- PASSAGE

Content starts

The Northern Advocate

Retirement time for Whangarei Harbour stalwart Bill Evans

- Advertoria­l

Whangarei Harbour has plenty of moods and when 80-yearold local tug master Captain Bill Evans retired recently, after 53 years on these waters, he reckoned he’d seen all of them. Bill claims proudly the record of being the only person to have skippered every single vessel ever owned by, first, the Northland Harbour Board, then Northland Port Corporatio­n and, finally, North Tugz. Watercraft of every descriptio­n are in Bill’s DNA. He grew up on Houhora Harbour where his family had always kept boats. His great-grandfathe­r had emigrated to New Zealand from the UK in 1860 and had set up a chain of family-run gum trading stations across the Far North, using a schooner to transport kauri gum to Auckland and return goods up the coast to his trading sites in the Far North.

So it wasn’t really surprising when young Bill decided to build a boat after leaving school and then went fishing three or four years later. In May 1967 he applied for a position that had opened up in Whangarei – work-boat master with what was then the Northland Harbour Board.

And so started an associatio­n with Whangarei Harbour that continues to this day, despite his retirement as tug master recently.

In his first years with the Harbour Board Bill skippered a wide variety of craft; dredge tenders, the survey boat, work boats and the pilot boat all came under his command at one stage or another. Even the oil-spill barge. He skippered vessels involved in the developmen­t of the Whangarei Town Basin and marina, and marinas at Kissing Point, Parua Bay and Tutukaka, as well as projects up in the Bay of Islands.

He trained as a tug operator on Harbour Board’s original four large tugs; Herekino, Waitangi, Parahaki and Raumanga.

In the early 80s he was appointed skipper of Whangarei Harbour’s pilot boat, the Manaia.

“The VIPs we hosted on that boat!” he exclaims. “There were dozens of them, from the Governor General and ambassador­s to New Zealand, all the way through to government ministers, mayors of Whangarei and city dignitarie­s. I remember at one stage a Minister of Transport quizzing me about pilot boats and how they operated.

Content ends

- DATA SECTION
Content starts

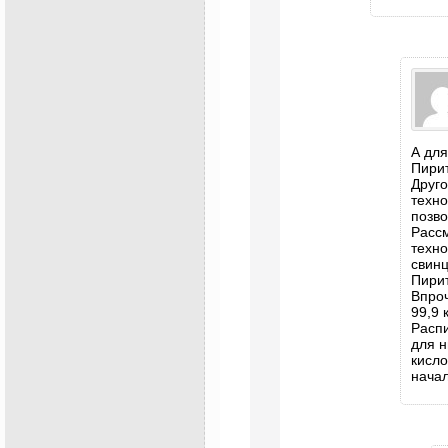
А для
Пирит
Друго
техно
позво
Рассм
техн
свин
Пирит
Впроч
99,9 
Распи
для н
кисло
начал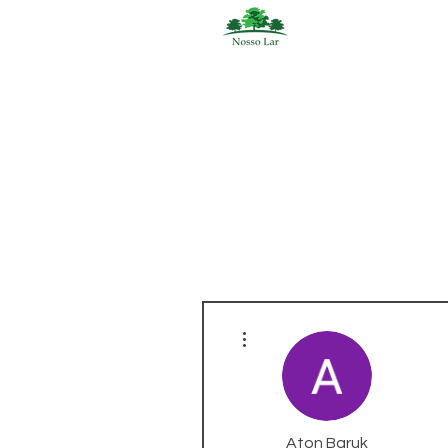
More actions
Aton Baruk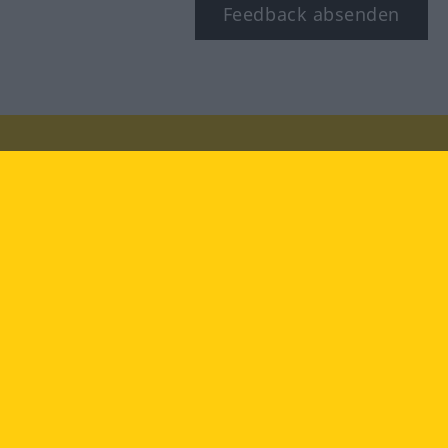
Feedback absenden
Besuchen Sie uns auf:
facebook
YouTube
Instagram
Langenscheidt
NUTZUNGSBEDINGUNGEN
DATENSCHUTZBESTIMMUNGEN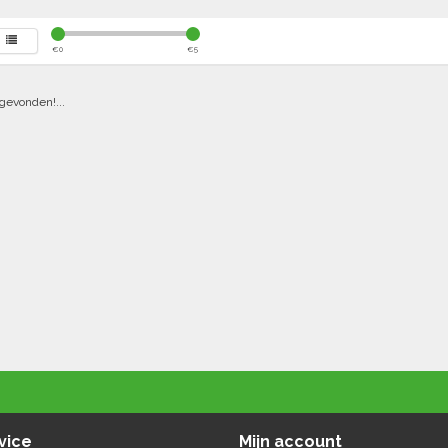
€
0
€
5
gevonden!...
vice
Mijn account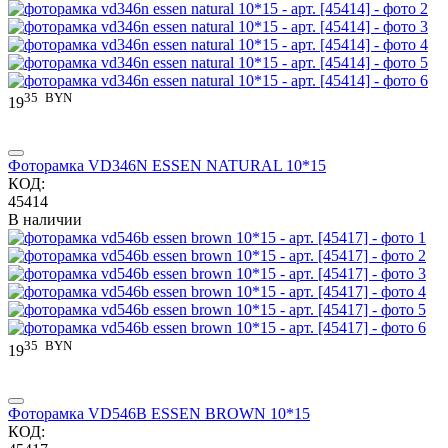
35
BYN
19
Фоторамка VD346N ESSEN NATURAL 10*15
КОД:
45414
В наличии
35
BYN
19
Фоторамка VD546B ESSEN BROWN 10*15
КОД: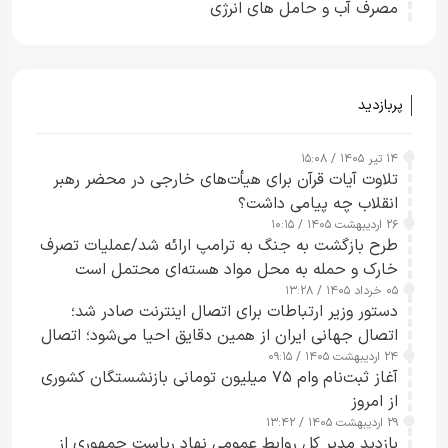
مصرف آب و حامل های انرژی
پربازدید
۱۴ تیر ۱۴۰۵ / ۱۵:۰۸
تلاوت آیات قرآن برای هیأت‌های خارجی در محضر رهبر
انقلاب چه پیامی داشت؟
۲۶ اردیبهشت ۱۴۰۵ / ۱۰:۱۵
طرح‌ بازگشت به جنگ به ترامپ ارائه شد/عملیات تصرف
خارک و حمله به محل مواد هسته‌ای محتمل است
۰۵ خرداد ۱۴۰۵ / ۱۳:۲۸
دستور وزیر ارتباطات برای اتصال اینترنت صادر شد؛
اتصال جهانی ایران از همین دقایق احیا می‌شود؛ اتصال
۲۴ اردیبهشت ۱۴۰۵ / ۰۹:۱۵
کامل مردم تا ۲۴ ساعت آینده
آغاز ثبت‌نام وام ۷۵ میلیون تومانی بازنشستگان کشوری
از امروز
۲۹ اردیبهشت ۱۴۰۵ / ۱۳:۴۲
بازدید مدیر کل روابط عمومی نهاد ریاست جمهوری از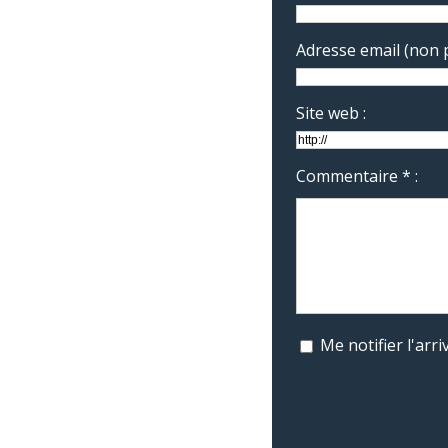
Adresse email (non p
Site web :
Commentaire * :
Me notifier l'ar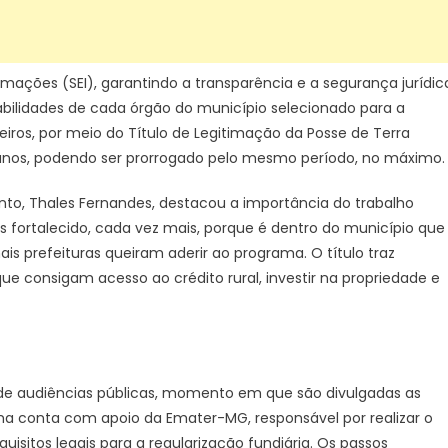
formações (SEI), garantindo a transparência e a segurança jurídic
ilidades de cada órgão do município selecionado para a
iros, por meio do Título de Legitimação da Posse de Terra
 anos, podendo ser prorrogado pelo mesmo período, no máximo.
ento, Thales Fernandes, destacou a importância do trabalho
s fortalecido, cada vez mais, porque é dentro do município que
s prefeituras queiram aderir ao programa. O título traz
ue consigam acesso ao crédito rural, investir na propriedade e
se de audiências públicas, momento em que são divulgadas as
ama conta com apoio da Emater-MG, responsável por realizar o
sitos legais para a regularização fundiária. Os passos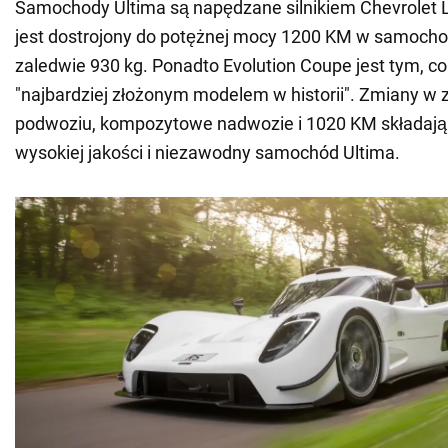
Samochody Ultima są napędzane silnikiem Chevrolet LS
jest dostrojony do potężnej mocy 1200 KM w samoch
zaledwie 930 kg. Ponadto Evolution Coupe jest tym, 
"najbardziej złożonym modelem w historii". Zmiany w 
podwoziu, kompozytowe nadwozie i 1020 KM składają 
wysokiej jakości i niezawodny samochód Ultima.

Content ends

- THE TASK
Continue the article about tug master Bill Evans's retirement, starting after its last sentence.

- EXERCISE RESULT
“Hosting people on the water was a real big deal back in then. It’s not like that now.” When the Harbour Board became Northland Port Corporatio­n Bill stayed on with his precious floating charges operating the new voith tugs, Reinga and Awanui. He remembers clearly a “very basic” Town Basin and inching constructi­on vessels under the spans of Whangarei’s Canopy Bridge while it was being built. “A lot of that thing was built from the water!”

The Whangarei Harbour of today is a very different place to what it was in the 60s and 70s, Bill says. Part of that is because that is when the harbour was being developed. “We were on the go all day, every day building, developing, creating. There was a lot of commercial traffic - Portland in particular was very busy. There were colliers coming in with coal from the West Coast of the South Island, butter ships exporting dairy produce to the UK, fertiliser ships, cement exports. And in the 1970s the logs started, building up in volume gradually over the years.

He has vivid memories of the spectacle created by the annual Whangarei to Noumea yacht race in the 1970s, with hundreds of yachts gliding around the start line near Marsden Point.

In 2003 Bill joined what had become Whangarei’s commercial tug operator, North Tugz, and was soon on the bridge of some very different beasts to those he had trained on.

With such a maritime background it comes as something of a surprise to learn that Bill was also a passionate aviator. Not only did he like to fly planes, he also liked to jump out of them.

“All that pretty much came to a grinding halt when I got married.” He chuckles at the memory. “My wife said she wasn’t keen to become an aviation widow and I was pretty-much grounded!”

Bill plans to spend his well-earned retirement with grandchild­ren, helping on the avocado orchard he bought more than 20 years ago, now operated by his youngest son and spending time back on the family farm in Houhora where it all began. He and his wife Isabel have three other children, two sons and a daughter, living elsewhere in NZ and in Australia.